Transmission problem?

transmissions

#1

I have a 1999 Ford Taurus. 172,000miles. Serviced regularly.Never had a problem…until now.

I was coasting down a steep hill and went to accelerate up the next hill and nothing engaged. My son towed me home. I think this is the transmission but there was never a clunk, leak or clue that something was going on. My hubby out of town and I haven’t told him yet.


#2

Check the transmission fluid level. If its low or non-existent, it needs fluid up to the correct level to operate. Look on the dipstick and/or the owners manual for the correct type of fluid to add.

If its full, does it smell or look burnt? Is the check engine light on? If so, your mechanic needs to hook a scanning tool up to the car’s computer and find out whats going on.


#3

Basics first, On a level surface, check fluid level and condition. Fluid should be a bright pink in color and not smell burned.

transman


#4

172K on a Taurus (or just about any vehicle), you are due for something. If you are lucky it will be a simple issue. Your husband should not be upset at you because 1)172,000 miles 2) I’ll assume he is doing most of the checking of fluids, etc.

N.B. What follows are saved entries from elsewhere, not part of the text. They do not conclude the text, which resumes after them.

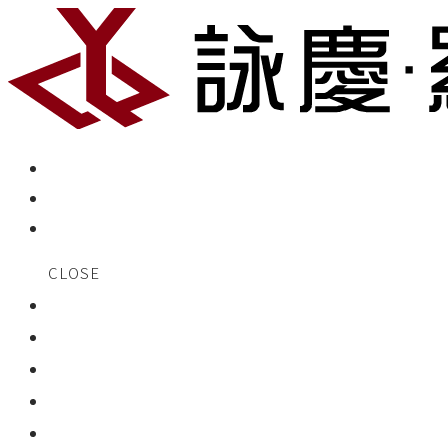
CLOSE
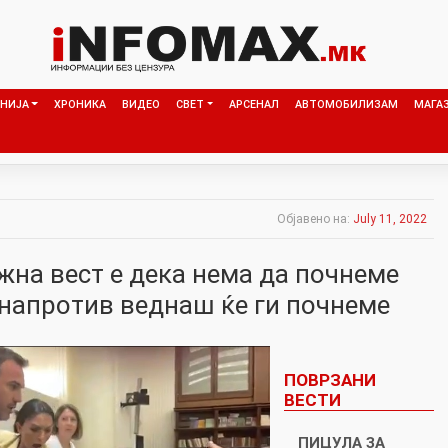
НИЈА
ХРОНИКА
ВИДЕО
СВЕТ
АРСЕНАЛ
АВТОМОБИЛИЗАМ
МАГА
Објавено на:
July 11, 2022
жна вест е дека нема да почнеме
 напротив веднаш ќе ги почнеме
ПОВРЗАНИ
ВЕСТИ
ПИЦУЛА ЗА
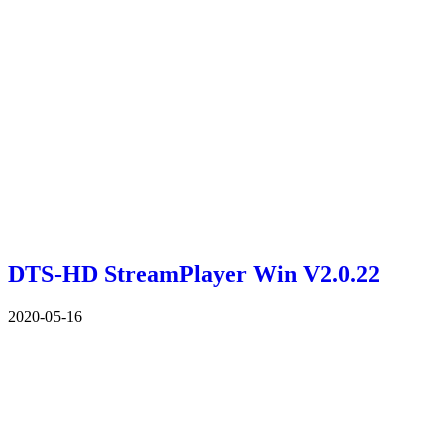
DTS-HD StreamPlayer Win V2.0.22
2020-05-16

Simply because you use the word “transmission”, I won’t be one to jump to conclusions. You didn’t say if the vehicle remained running, stalled, so forth. You received good info on checking the fluid. Also, auto transmissions don’t have to “clunk” to fail - I’ve had a couple just plain surrender with nary a hint of trouble beforehand.


#5

Ma’m, try not to take too much regard in the other replys because you’ll find out I’m right in the long run. It is simply the fluid level in the transmission. But, don’t take the car to a shop you don’t know you can trust unless you put the proper level of oil into the trans. The reason I say this is because at 172,000 miles the trans should absolutley be serviced anyway, but don’t let the shop tell you that you need to add trans fluid. IF, and I repeat, IF the trans was damaged in anyway (Because you have a Ford product),the shop will tell you that there is damage when they service the trans. If you take it to the shop with the fluid level low the shop will definetly tell you that you need a new trans - especially during the summer months. And metal shavings in the trans fluid doesn’t necessarily mean your trans has had it.
Have your Son show you how to add fluid to the trans (Or the local parts store will show you how), and try not to be too hard on your husband for letting the oil get too low. You normally don’t go through as much transmission fluid as you do motor oil and the two kinds of oils have differnt and similar obligations: the trans oil is easy to overlook. You didn’t hear any clunking or any strange noises other then the engine revving up more then usual so I don’t think you have anything to worry about. Just put the proper fluid level in and drive it to make sure everything is OK - and it really should be.


#6

After you have the fluid level and quality checked, have the transmission technician check the line pressure. These transmissions use a quill to drive the oil pump. The quill is rather light and can snap or strip out in the torque converter or pump. If the quill is broken, it might be possible to change it without removing the transmission or doing a major tear down. Getting the broken half out of the turbine shaft drive tube might be difficult.

Anyway, have a tranmission shop have a look at it and have them diagnosis the problem. With the amount of mileage on this transmission installation of a rebuilt unit might be the best way, if removal and/or substantial disassembly is recommended.

Hope that helps. Let us know what is found. I am curious.